The species was described new to science in 2017 by Trevor Goward, Pradeep Divakar, María del Carmen Molina, and Ana Crespo, with the holotype from the Clearwater River drainage in British Columbia, Canada, collected on dead subalpine fir (Abies lasiocarpa).[2] The epithet honours the British Columbia biologist Randy Sulyma (1968–2011); his family purchased the naming rights for $17,900 at a conservation auction, with proceeds going to a campaign to secure a wildlife corridor linking the two southern arms of Wells Gray Provincial Park; Goward described the auction as an early instance of 'taxonomic tithing'.[3][4]
Molecular analyses using internal transcribed spacer rDNA and the protein‑coding gene MCM7 recovered P. sulymae as a distinct clade within the broad P. saxatilis complex; in that tree it is closely related to P. serrana. The same study separated several British Columbia morphotypes, describing both P. sulymae and P. imbricaria as new species, while showing that two other morphs fell within P. saxatilis in the strict sense.[2]

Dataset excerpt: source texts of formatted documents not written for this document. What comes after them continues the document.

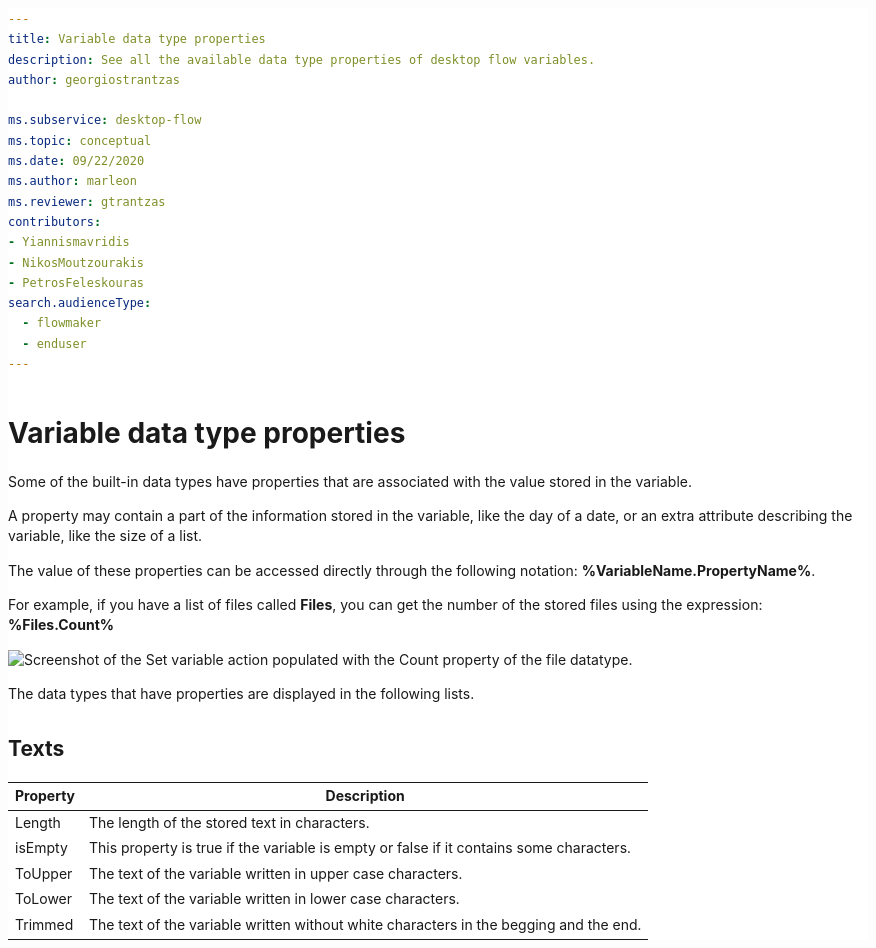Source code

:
 ```yaml
---
title: Variable data type properties
description: See all the available data type properties of desktop flow variables.
author: georgiostrantzas

ms.subservice: desktop-flow
ms.topic: conceptual
ms.date: 09/22/2020
ms.author: marleon
ms.reviewer: gtrantzas
contributors:
- Yiannismavridis
- NikosMoutzourakis
- PetrosFeleskouras
search.audienceType: 
  - flowmaker
  - enduser
---
```


# Variable data type properties



Some of the built-in data types have properties that are associated with the value stored in the variable. 

A property may contain a part of the information stored in the variable, like the day of a date, or an extra attribute describing the variable, like the size of a list.

The value of these properties can be accessed directly through the following notation: **%VariableName.PropertyName%**.

For example, if you have a list of files called **Files**, you can get the number of the stored files using the expression: **%Files.Count%**

![Screenshot of the Set variable action populated with the Count property of the file datatype.](media\datatype-properties\files-count.png)

The data types that have properties are displayed in the following lists.

## Texts

|Property  |Description                                                                             |
|----------|----------------------------------------------------------------------------------------|
|Length    |The length of the stored text in characters.                                            |
|isEmpty   |This property is true if the variable is empty or false if it contains some characters. |
|ToUpper   |The text of the variable written in upper case characters.                              |
|ToLower   |The text of the variable written in lower case characters.                              |
|Trimmed   |The text of the variable written without white characters in the begging and the end.   |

Although superficially similar to P. hygrophila (both produce compact, isidia‑like granules), P. sulymae differs in consistently narrower lobes, the way its propagules start along the lobe margins, and its more frequently forking rhizines. Where the lichen grows on rock, some specimens can be coarse and hard to separate from P. hygrophila by eye; in such cases the authors indicate that sequence data may be needed.[2]